If you can't turn a bowl in one session, cover it with plastic until the next session. coating it with wax would help but may not stop it. The plastic will sort of put it in suspended animation and not let any moisture escape. 
try to make a bowl the same thickness throughout. The most common cause of cracks is a thin lip leading down into a thicker wall. The lip dries and shrinks, the wall doesn't do it at the same rate and something has to give.
If you leave the pith in the wood you really invite cracks. The wood moves a lot more around a pity so unless the wood outside this area can also move or warp you get cracks.
After you turn it put it in a paper sack for a few days. That really slows down the moisture departure and often alleviates cracks.


----------



## cms1983 (Apr 25, 2012)

yes the wood was store bought,and after roughing it i didnt see any cracks.I made the mistake of thinking its from a store its got to be dry but that was assuming and we know what that gets us.


----------



## cms1983 (Apr 25, 2012)

given i cover it in a plastic bag when the piece is done each night,when its done will a poly rub or mineral spirits could it still crack?


----------



## sawdustfactory (Jan 30, 2011)

Putting a finish on a turned piece is not going to prevent it from cracking if it's going to crack. It may slow it down, but that's all.


----------



## cms1983 (Apr 25, 2012)

how can i stabilize them,just hope i get lucky?I mean if i do the bag method and to keep it from cracking while iam turning it,should take the wax off my blanks and control how much moisture is removed


----------



## sawdustfactory (Jan 30, 2011)

Reread Johns post. If its green (wet) wood, turn it 90% and even thickness and then set aside to dry (there have been numerous posts here on this, do a search). Re-turn when dry. If dry, you shouldn't have any cracking problems. 
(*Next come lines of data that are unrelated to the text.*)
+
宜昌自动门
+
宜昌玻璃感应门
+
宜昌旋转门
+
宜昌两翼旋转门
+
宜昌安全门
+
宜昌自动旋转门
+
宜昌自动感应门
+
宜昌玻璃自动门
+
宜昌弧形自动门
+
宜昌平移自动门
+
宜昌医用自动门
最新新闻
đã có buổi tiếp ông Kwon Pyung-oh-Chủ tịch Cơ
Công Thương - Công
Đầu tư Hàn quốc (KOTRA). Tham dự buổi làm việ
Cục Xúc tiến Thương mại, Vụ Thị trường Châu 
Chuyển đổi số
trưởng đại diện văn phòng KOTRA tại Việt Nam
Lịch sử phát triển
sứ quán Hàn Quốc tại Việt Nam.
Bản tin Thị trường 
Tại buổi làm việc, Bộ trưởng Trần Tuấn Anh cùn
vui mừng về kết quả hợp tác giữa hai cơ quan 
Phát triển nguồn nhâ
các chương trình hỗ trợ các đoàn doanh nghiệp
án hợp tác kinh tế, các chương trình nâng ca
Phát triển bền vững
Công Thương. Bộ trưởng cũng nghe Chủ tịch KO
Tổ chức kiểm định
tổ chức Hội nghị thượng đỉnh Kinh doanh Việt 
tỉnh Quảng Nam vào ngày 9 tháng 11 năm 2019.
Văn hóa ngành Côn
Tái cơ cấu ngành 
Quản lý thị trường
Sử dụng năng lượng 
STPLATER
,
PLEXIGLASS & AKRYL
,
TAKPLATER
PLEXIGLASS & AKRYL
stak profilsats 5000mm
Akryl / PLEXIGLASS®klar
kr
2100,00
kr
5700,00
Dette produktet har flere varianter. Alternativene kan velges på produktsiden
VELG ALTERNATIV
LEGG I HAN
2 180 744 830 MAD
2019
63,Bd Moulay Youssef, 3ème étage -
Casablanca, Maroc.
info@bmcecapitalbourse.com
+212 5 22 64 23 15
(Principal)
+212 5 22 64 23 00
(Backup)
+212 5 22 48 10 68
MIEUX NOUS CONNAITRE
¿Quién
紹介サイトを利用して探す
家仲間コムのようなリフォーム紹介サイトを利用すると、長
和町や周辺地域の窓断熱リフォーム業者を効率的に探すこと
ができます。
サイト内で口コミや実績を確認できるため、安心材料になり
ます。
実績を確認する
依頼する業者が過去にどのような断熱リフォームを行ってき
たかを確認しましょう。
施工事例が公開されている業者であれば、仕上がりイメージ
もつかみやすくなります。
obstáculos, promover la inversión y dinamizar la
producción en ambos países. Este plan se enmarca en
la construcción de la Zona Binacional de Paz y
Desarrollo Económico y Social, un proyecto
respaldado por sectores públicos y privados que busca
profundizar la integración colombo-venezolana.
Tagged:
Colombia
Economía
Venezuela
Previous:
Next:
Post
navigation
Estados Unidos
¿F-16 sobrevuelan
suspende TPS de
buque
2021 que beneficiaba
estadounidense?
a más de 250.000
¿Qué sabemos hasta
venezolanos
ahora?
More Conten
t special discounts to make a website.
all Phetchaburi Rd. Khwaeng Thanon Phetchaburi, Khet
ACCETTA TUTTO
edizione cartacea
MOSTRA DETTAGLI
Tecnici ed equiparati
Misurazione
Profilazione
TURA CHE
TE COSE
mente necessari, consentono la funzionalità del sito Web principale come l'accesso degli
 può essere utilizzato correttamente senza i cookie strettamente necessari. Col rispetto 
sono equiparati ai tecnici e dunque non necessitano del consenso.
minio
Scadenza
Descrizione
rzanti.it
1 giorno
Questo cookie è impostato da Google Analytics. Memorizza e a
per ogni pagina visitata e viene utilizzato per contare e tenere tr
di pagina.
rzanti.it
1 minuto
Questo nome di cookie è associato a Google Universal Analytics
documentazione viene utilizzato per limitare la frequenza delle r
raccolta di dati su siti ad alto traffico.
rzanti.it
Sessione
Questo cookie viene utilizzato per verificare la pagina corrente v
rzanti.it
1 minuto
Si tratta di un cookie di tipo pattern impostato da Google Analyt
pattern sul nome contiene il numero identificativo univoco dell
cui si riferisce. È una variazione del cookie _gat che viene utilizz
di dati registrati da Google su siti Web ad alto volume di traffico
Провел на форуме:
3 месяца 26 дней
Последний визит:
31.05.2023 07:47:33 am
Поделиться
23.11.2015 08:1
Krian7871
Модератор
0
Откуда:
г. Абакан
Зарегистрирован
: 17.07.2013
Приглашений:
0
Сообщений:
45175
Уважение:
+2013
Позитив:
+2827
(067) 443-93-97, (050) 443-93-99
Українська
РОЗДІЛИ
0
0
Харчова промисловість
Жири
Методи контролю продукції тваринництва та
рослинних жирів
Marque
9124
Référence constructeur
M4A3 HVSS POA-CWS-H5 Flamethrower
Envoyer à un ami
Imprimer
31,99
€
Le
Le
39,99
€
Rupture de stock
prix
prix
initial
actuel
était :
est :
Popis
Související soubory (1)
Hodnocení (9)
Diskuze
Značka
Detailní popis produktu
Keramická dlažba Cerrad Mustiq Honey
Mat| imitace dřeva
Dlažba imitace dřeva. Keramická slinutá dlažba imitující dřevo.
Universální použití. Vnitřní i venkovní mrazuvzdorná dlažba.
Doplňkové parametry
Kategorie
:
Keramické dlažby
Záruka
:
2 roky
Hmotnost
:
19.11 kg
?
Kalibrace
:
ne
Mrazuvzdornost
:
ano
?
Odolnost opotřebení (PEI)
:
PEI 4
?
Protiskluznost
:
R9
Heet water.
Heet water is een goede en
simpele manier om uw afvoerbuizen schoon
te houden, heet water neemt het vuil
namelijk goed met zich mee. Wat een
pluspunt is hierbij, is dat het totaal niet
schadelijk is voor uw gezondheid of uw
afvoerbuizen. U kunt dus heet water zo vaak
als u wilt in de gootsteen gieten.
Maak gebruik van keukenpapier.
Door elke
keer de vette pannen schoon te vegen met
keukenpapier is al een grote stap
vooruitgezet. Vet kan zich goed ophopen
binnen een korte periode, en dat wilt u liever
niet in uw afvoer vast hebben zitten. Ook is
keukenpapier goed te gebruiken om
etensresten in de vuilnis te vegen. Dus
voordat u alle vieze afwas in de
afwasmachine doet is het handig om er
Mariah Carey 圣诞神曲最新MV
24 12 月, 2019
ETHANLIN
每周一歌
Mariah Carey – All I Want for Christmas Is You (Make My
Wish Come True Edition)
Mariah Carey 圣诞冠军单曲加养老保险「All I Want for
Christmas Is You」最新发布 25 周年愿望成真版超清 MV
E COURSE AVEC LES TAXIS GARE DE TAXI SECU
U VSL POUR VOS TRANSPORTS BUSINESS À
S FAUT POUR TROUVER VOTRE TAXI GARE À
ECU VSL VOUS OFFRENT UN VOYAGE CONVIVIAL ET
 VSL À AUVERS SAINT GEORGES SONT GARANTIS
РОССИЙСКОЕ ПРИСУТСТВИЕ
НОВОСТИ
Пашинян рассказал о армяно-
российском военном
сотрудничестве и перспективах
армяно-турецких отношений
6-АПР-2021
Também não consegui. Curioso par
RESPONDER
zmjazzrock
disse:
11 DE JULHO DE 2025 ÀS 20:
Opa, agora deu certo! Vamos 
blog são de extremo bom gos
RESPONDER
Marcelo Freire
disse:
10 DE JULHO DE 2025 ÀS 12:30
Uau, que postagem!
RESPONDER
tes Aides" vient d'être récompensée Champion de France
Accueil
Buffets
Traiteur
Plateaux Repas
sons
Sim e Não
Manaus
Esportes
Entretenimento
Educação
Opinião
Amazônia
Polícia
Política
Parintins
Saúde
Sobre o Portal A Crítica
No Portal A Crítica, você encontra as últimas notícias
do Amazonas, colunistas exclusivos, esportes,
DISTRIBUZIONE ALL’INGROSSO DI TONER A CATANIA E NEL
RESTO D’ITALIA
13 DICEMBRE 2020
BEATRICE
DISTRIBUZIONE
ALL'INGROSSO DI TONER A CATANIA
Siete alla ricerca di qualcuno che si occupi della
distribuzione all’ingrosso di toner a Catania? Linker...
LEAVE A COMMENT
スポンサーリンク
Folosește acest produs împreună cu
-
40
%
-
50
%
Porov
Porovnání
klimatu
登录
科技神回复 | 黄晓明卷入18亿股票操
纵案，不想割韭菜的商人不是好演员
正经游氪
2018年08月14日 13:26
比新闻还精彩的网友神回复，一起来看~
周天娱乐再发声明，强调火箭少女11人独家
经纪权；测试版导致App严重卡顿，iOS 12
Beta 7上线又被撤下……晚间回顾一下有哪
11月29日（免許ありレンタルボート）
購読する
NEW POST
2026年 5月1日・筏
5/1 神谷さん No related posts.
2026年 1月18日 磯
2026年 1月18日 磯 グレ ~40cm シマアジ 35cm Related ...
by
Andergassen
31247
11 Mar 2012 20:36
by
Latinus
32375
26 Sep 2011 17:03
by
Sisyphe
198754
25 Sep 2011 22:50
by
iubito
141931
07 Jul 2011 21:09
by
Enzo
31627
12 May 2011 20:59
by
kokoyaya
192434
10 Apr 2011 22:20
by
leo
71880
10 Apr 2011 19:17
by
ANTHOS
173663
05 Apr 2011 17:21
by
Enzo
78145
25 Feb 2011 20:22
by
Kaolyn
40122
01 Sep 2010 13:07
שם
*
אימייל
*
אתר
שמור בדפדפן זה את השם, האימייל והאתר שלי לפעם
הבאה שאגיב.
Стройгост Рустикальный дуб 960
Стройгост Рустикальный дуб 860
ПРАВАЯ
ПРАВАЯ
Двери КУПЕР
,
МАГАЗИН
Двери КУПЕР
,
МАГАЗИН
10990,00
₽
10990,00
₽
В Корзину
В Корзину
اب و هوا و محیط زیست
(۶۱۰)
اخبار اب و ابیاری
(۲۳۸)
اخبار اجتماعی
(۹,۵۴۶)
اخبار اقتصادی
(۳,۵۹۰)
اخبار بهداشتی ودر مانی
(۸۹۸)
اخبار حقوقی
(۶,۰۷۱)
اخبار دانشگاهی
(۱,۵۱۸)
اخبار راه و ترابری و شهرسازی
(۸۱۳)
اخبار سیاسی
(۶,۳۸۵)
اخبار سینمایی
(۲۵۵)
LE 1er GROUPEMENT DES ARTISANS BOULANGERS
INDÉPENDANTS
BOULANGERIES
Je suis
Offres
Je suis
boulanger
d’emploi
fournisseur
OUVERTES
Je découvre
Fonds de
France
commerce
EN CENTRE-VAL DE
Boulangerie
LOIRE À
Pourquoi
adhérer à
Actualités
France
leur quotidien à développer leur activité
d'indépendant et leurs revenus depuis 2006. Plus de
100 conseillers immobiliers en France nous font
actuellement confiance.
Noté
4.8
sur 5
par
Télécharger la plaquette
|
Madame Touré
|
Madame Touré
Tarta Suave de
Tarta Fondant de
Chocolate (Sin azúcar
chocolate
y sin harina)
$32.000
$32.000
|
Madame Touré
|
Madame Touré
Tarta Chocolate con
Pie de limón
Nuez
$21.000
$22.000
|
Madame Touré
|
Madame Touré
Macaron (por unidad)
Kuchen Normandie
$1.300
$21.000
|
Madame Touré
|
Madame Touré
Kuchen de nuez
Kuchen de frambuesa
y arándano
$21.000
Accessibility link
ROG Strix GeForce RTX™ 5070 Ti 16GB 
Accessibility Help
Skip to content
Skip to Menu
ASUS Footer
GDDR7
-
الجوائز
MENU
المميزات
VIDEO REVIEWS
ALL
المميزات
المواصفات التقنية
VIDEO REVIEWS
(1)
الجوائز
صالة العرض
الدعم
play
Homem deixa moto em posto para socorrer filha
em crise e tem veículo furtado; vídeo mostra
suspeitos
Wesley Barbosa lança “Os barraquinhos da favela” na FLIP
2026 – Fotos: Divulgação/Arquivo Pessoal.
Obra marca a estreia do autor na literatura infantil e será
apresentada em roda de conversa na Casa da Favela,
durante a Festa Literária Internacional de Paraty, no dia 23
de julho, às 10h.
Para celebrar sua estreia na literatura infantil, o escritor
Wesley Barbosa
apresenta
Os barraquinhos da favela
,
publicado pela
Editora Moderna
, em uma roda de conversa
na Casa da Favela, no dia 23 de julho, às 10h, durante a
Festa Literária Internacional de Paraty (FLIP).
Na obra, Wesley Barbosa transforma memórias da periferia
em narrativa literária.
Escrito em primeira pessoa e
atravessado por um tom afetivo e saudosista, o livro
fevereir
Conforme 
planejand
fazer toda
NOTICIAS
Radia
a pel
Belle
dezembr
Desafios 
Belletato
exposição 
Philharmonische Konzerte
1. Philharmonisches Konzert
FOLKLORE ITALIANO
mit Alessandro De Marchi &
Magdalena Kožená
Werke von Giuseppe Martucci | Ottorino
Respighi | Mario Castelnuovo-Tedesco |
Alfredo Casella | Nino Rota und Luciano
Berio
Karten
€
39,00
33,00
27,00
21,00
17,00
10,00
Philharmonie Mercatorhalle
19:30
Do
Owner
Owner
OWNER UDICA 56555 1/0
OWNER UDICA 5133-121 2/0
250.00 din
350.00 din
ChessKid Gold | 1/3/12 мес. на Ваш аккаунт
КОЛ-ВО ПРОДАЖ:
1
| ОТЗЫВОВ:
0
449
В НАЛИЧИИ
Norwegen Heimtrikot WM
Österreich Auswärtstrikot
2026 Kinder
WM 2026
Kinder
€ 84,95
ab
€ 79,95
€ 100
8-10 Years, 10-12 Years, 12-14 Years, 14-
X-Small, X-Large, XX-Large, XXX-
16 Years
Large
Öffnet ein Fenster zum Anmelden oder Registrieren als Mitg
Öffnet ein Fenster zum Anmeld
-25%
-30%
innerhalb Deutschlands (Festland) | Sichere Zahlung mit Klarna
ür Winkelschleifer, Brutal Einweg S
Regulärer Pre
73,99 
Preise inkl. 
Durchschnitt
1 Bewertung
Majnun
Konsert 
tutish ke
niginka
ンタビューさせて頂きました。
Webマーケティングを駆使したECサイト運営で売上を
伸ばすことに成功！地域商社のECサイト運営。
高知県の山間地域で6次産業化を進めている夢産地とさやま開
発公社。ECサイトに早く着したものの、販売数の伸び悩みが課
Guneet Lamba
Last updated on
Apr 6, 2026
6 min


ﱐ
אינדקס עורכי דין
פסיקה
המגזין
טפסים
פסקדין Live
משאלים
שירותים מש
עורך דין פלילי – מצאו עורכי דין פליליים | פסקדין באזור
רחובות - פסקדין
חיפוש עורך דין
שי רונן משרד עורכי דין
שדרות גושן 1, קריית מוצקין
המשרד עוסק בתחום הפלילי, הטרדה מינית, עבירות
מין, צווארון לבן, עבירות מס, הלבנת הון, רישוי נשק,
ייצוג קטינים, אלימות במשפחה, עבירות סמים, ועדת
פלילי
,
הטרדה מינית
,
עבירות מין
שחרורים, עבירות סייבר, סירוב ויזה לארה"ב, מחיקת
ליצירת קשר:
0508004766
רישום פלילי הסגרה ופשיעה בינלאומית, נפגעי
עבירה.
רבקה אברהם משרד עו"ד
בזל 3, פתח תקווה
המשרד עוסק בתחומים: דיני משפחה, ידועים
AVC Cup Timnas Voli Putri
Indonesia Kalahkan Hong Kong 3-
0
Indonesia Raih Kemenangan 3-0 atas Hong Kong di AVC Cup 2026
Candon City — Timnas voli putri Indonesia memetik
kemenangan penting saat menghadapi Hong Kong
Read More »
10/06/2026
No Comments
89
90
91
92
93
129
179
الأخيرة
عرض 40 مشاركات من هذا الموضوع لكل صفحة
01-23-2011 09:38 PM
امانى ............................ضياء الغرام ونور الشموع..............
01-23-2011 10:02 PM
I'm just guessing, but I'll assume you're relatively new to turning? If so my advice to all new turners is to take a class, join a club, or find a more experienced turner to mentor you (or all of the above).

Happy turnings.


----------



## cms1983 (Apr 25, 2012)

yes iam new to turning i tend to be a fathead and read things but not READ them, sorry.


----------



## sawdustfactory (Jan 30, 2011)

No worries. Just trying to get you answers.


----------



## john lucas (Sep 18, 2007)

It's more important how you wax or finish it at the green stage. What I do is coat the end grain areas along with the lip and foot with wax or finish. this keeps this are from losing moisture as quickly and hopefully match the moisture loss of the non waxed areas. this would equalize the tensions in the wood and hopefully solve the cracking problems.


----------